Hollywood seems loath to relinquish the ethnic jokes of the past, and so its new favorite thing is wrapping those racial gags in plausible deniability by having a heinous (or otherwise unpleasant) character utter them.
What Kang interprets as “plausible deniability,” however, I interpret as intentional verisimilitude, given the nature of the egotistic universe that Silicon Valley‘s characters inhabit. Mike Judge and company are not shying away from the racist epithets, they’re laying them on thick, and they mean to. This is not comedy that drops the N-word “accidentally”: the writing in Silicon Valley uses stereotypes to cast light on the very culture that uses those stereotypes humorlessly.
What’s laudable about Silicon Valley is that it portrays racist sleazeballs like Erlich Bachman and misogynists like Russ Hanneman and psychopaths like Gavin Belson with uncanny accuracy, and we laugh at their portrayals not just because we like seeing these assholes get their comeuppance (everyone eventually gets theirs in this sort of universe), but because depicting them as “heinous character[s]” exposes the real Silicon Valley for what it is: ruled by rich, racist, misogynist assholes.

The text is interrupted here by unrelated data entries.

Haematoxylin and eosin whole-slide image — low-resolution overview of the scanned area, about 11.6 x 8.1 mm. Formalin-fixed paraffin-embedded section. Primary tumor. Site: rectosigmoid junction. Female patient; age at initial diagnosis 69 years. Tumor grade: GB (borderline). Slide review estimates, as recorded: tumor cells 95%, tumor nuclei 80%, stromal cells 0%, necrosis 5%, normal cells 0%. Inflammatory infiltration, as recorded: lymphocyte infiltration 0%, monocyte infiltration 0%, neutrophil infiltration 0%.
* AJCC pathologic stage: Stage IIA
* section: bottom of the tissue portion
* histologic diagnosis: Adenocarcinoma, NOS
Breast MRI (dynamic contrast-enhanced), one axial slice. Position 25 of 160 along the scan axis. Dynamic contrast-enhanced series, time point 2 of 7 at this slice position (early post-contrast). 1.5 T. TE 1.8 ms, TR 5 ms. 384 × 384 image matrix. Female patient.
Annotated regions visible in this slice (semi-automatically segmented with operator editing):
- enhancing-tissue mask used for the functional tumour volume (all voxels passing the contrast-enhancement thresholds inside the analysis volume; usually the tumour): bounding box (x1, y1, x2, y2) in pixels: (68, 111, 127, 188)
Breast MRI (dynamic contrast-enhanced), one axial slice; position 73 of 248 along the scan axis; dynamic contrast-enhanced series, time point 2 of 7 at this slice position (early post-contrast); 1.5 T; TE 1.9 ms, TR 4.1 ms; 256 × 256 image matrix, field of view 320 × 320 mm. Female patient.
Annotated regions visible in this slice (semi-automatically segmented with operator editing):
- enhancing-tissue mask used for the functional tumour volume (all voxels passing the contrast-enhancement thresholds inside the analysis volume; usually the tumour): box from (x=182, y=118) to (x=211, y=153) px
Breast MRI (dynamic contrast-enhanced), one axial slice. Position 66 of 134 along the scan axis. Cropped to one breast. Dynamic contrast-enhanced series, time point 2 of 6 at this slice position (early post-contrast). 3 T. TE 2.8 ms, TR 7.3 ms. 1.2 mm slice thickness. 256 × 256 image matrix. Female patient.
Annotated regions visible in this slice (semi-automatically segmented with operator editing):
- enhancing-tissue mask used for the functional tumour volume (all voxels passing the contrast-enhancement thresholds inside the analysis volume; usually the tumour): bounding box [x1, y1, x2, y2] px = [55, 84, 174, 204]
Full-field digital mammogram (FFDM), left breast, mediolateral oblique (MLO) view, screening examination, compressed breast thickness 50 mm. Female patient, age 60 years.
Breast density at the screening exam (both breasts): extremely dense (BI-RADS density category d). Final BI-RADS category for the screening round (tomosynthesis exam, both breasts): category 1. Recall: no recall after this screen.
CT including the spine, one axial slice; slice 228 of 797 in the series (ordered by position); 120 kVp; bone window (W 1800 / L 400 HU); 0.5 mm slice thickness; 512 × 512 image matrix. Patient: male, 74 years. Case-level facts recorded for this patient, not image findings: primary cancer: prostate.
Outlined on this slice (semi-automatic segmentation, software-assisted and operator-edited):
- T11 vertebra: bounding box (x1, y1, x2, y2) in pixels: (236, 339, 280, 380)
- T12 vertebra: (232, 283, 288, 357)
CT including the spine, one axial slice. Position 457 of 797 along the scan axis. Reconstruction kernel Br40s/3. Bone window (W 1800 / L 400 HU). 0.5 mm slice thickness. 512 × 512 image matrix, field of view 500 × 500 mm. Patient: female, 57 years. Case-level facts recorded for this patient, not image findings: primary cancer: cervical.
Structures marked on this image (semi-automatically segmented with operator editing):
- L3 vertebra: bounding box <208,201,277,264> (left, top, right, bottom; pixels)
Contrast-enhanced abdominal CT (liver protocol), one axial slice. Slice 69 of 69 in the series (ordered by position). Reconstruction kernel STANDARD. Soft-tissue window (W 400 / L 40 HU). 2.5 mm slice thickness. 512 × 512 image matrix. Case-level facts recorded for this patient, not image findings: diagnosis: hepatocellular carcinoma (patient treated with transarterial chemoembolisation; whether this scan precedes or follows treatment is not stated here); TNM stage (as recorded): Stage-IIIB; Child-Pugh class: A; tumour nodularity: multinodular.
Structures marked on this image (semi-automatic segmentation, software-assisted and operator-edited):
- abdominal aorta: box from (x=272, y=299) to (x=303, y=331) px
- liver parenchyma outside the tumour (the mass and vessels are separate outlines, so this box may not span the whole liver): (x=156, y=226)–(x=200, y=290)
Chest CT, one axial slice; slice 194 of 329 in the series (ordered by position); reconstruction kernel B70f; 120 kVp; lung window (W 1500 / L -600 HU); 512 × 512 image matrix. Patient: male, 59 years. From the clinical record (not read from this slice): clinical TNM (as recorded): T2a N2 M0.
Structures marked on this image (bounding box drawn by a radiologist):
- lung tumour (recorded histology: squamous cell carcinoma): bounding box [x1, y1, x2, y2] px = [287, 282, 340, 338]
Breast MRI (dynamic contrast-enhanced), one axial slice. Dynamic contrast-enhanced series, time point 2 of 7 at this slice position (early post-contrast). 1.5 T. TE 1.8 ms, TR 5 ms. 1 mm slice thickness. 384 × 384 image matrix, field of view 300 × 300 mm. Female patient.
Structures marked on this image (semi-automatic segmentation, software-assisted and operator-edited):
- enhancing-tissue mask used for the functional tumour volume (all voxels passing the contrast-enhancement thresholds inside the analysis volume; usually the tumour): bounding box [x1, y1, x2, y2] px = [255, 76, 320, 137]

In “Intellectual Property,” if we subtract race from the equation, we’ve got a failed entrepreneur who has a history of exploiting immigrants trying to sell total nonsense to a bunch of clueless, VC douche-bags. And if we add race back, we’ve got a blatant, racist stereotype of Jian-Yang as the “cunning” Chinese sidekick who outwits his white slumlord at every turn. This is not commentary-as-accomplice to what should be, which is what a less-than-conscious execution of these tropes would accomplish, but a commentary-against what is, of the culture that it parodies.